With \(n\) = nr examples and \(p\) = nr features

  • Nearest shrunken threshold

    • Fit: \(O(n \cdot p)\)

    • Memory: \(O(\text{nrclasses} \cdot p)\)

    • Predict: \(O(\text{nrclasses} \cdot p)\)

  • Nearest neighbors (naive)

    • Fit: \(0\)

    • Memory: \(O(n \cdot p)\)

    • Predict: \(O(n \cdot p)\)

  • Nearest neighbors (with KD trees)

    • Fit: \(O(p \cdot n \log n)\)

    • Memory: \(O(n \cdot p)\)

    • Predict: \(O(k \cdot \log n)\)

k-Neighbors Regression#

k=1: return the target value of the nearest neighbor (overfits easily)
k>1: return the mean of the target values of the k nearest neighbors

mglearn.plots.plot_knn_regression(n_neighbors=3)
../_images/4d5e204ded43e7c340409639f6268879b372b0a4f6c5e47ad25adb813a459200.png

Analysis#

We can again output the predictions for each possible input, for different values of k.

from sklearn.neighbors import KNeighborsRegressor
from sklearn.model_selection import train_test_split

# split the wave dataset into a training and a test set
X, y = mglearn.datasets.make_wave(n_samples=40)
X_train, X_test, y_train, y_test = train_test_split(X, y, random_state=0)

fig, axes = plt.subplots(1, 3, figsize=(15*fig_scale, 4*fig_scale))
# create 1000 data points, evenly spaced between -3 and 3
line = np.linspace(-3, 3, 1000).reshape(-1, 1)
for n_neighbors, ax in zip([1, 3, 9], axes):
    # make predictions using 1, 3 or 9 neighbors
    reg = KNeighborsRegressor(n_neighbors=n_neighbors)
    reg.fit(X_train, y_train)
    ax.plot(line, reg.predict(line))
    ax.plot(X_train, y_train, '^', c=mglearn.cm2(0), markersize=8)
    ax.plot(X_test, y_test, 'v', c=mglearn.cm2(1), markersize=8)

    ax.set_title(
        "{} neighbor(s)\n train score: {:.2f} test score: {:.2f}".format(
            n_neighbors, reg.score(X_train, y_train),
            reg.score(X_test, y_test)))
    ax.set_xlabel("Feature")
    ax.set_ylabel("Target")
_ = axes[0].legend(["Model predictions", "Training data/target",
                "Test data/target"], loc="best")
../_images/fb335e053816bf0131965df19c39b8e30f41625c761aa4663760b0efcc362cc8.png

We see that again, a small k leads to an overly complex (overfitting) model, while a larger k yields a smoother fit.

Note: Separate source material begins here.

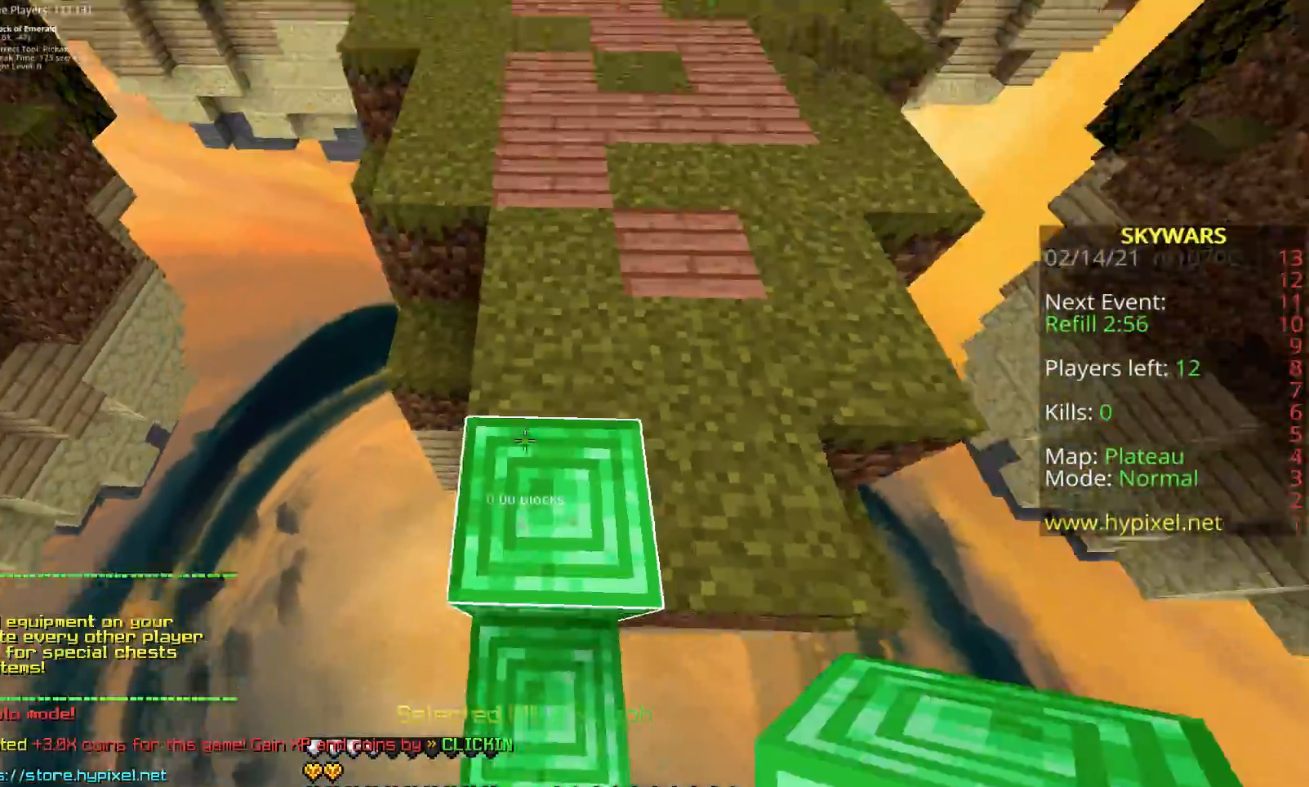
{"keys": ["space", "w"], "mouse": [], "events": [[17, "d", "down"], [183, "d", "up"]]}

kNN: Strengths, weaknesses and parameters#

  • Easy to understand, works well in many settings

  • Training is very fast, predicting is slow for large datasets

  • Bad at high-dimensional and sparse data (curse of dimensionality)

  • Nearest centroid is a useful parametric alternative, but only if data is (near) linearly separable.